It’s still just hours after the news broke this afternoon—Monday, December 1—but as we and others across healthcare digest the latest developments out of the Centers for Medicare and Medicaid Services (CMS), some important points leap to mind. Indeed, two elements in particular hold major implications for the future of provider participation in Medicare’s accountable care organization (ACO) programs.
First of all, CMS is creating a new category of ACO, separate from the “regular” Medicare Shared Savings Program category and from the Pioneer ACO Program category. This new category has rules similar to those of the Pioneer ACO Program, but with a major set of differences. Known as “Track Three,” the new program, as a report in Kaiser Health News confirmed, “would allow ACOs to keep up to 75 percent of the money they save Medicare. But if they cost Medicare extra, they would be held responsible for 15 percent of the excess spending. Currently, ACOs cannot be held responsible for more than 10 percent.”
This new sub-program involves something akin to an extra carrot (a good share of “shared savings”) with an extra stick (a higher percentage of downside risk). In the coming weeks and months, it will be interesting to see how many current Pioneer ACO leaders shift into “Track Three.” And it will be even more interesting to see whether any regular-MSSP ACOs do so—or whether organizations or collaborative not currently participating in either the regular-MSSP or Pioneer-model programs join Track Three because of those incentives.

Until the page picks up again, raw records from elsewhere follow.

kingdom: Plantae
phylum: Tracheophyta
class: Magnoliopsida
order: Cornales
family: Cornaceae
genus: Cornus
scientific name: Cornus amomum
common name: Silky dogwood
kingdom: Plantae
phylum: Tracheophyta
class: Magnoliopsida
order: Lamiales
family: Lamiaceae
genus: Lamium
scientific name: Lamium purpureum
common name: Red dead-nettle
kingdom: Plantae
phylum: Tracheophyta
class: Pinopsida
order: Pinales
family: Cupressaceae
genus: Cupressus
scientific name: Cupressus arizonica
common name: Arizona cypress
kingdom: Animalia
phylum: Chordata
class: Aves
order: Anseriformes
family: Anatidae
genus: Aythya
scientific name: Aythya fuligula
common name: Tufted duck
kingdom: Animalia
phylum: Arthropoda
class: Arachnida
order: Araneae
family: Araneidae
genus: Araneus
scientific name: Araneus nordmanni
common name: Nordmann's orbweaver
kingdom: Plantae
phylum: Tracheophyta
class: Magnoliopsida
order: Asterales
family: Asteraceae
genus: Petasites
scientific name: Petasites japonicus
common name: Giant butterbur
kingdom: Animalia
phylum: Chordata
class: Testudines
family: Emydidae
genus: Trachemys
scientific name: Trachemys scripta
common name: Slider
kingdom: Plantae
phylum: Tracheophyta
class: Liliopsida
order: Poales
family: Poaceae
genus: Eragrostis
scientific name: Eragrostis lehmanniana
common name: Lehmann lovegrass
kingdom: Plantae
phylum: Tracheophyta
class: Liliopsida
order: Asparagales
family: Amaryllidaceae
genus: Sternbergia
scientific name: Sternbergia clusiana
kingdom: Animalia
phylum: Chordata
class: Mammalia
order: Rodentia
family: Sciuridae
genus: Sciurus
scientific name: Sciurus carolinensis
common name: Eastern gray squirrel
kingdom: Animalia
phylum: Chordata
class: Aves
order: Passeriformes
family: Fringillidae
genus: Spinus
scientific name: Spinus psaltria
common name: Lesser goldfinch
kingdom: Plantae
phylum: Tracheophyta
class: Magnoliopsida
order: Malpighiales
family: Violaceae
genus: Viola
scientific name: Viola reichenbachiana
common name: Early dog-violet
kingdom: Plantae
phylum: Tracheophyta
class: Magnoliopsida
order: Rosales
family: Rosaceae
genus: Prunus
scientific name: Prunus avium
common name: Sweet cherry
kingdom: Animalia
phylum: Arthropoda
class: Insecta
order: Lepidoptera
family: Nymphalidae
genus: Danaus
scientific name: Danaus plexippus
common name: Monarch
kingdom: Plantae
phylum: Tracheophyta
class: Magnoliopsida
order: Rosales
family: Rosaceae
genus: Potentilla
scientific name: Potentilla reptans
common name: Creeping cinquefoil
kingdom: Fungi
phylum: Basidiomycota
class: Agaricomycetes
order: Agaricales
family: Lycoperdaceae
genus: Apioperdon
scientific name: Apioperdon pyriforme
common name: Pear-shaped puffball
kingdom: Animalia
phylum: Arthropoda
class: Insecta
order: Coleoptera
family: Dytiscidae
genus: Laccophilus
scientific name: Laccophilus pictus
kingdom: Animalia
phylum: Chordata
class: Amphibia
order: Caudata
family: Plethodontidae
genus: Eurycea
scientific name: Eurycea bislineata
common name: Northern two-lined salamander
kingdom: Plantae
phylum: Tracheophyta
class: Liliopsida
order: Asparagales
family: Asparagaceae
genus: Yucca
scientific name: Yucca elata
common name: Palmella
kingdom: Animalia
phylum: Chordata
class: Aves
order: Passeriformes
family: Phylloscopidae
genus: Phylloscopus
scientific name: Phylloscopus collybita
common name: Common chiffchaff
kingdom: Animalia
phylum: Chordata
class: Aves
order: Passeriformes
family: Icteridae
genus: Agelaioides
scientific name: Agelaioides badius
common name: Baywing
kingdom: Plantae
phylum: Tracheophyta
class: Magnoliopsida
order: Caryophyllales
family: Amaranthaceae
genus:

(Providers should also welcome CMS's change to its attribution procedure, with no new patients being attributed to ACOs in the middle of a calendar year, as currently occurs.)
Meanwhile, very importantly, as KHN report noted, “The new rule would give ACOs, both new and existing ones, an extra three years before they faced penalties, for a total of six years. Sean Cavanaugh, Medicare’s director,” the report noted, “said the change was one of many prompted by concerns raised by ACOs. ‘The notion that 36 months later you’re going to be at downside financial risk is pretty intimidating,’ he said in an interview,” the KHN report said.
“However,” the report continued, “the extra time would come at a price: ACOs that after their first three years decide to avoid penalties for the next three could keep no more than 40 percent of the money they save Medicare, rather than the 50 percent maximum they can keep during their first three years.”
Both of these new measures are gambles on the part of senior CMS officials: at this point in time, participation in both current programs, the Pioneer program and the MSSP program, is faltering. But the calculated risk being taken by CMS officials could potentially pay off. Provider leaders have repeatedly told us at Healthcare Informatics that the threat of downside risk remains too daunting a hurdle for many patient care organizations, as their senior executives and clinician leaders consider whether to participate in any of the Medicare ACO programs.
Indeed, even after praising CMS officials for the “proposal to waive certain fee-for-service payment rules that now inhibit clinicians from using their best medical judgment as to the best time and place for care,” as well as the fact that “CMS appears willing to revisit the instability of the financial benchmarks and the inequity of the risk adjustment methodologies,” the Charlotte-based Premier health alliance’s senior vice president Blair Childs said in a statement, “We believe, however, that CMS needs to do much more to improve the one-sided risk model In fact,” he said, “it proposes to reduce the already inadequate shared savings payments for ACOs extending their contract under Track 1 from 50 percent to 40 percent in year 4, stepping payment down an additional 10 percent each year to reach 20 percent in year 6. This will impede participation and inadequately recognizes the financial and transformational contributions made by participating providers.” The folks at Premier should know: some of their members are involved in both current ACO programs, and are leader organizations in the field.
Ultimately, only time will tell what comes of all this. But at least one thing is clear: CMS officials are apparently beginning to listen to provider concerns with regard to financial risk issues, and realize that the entire overall program could be in peril if changes aren’t made.
A next constructive step would be for senior CMS officials to consider taking another look at some of the core clinical outcomes measures in the ACO programs. But perhaps that will have to wait for another day.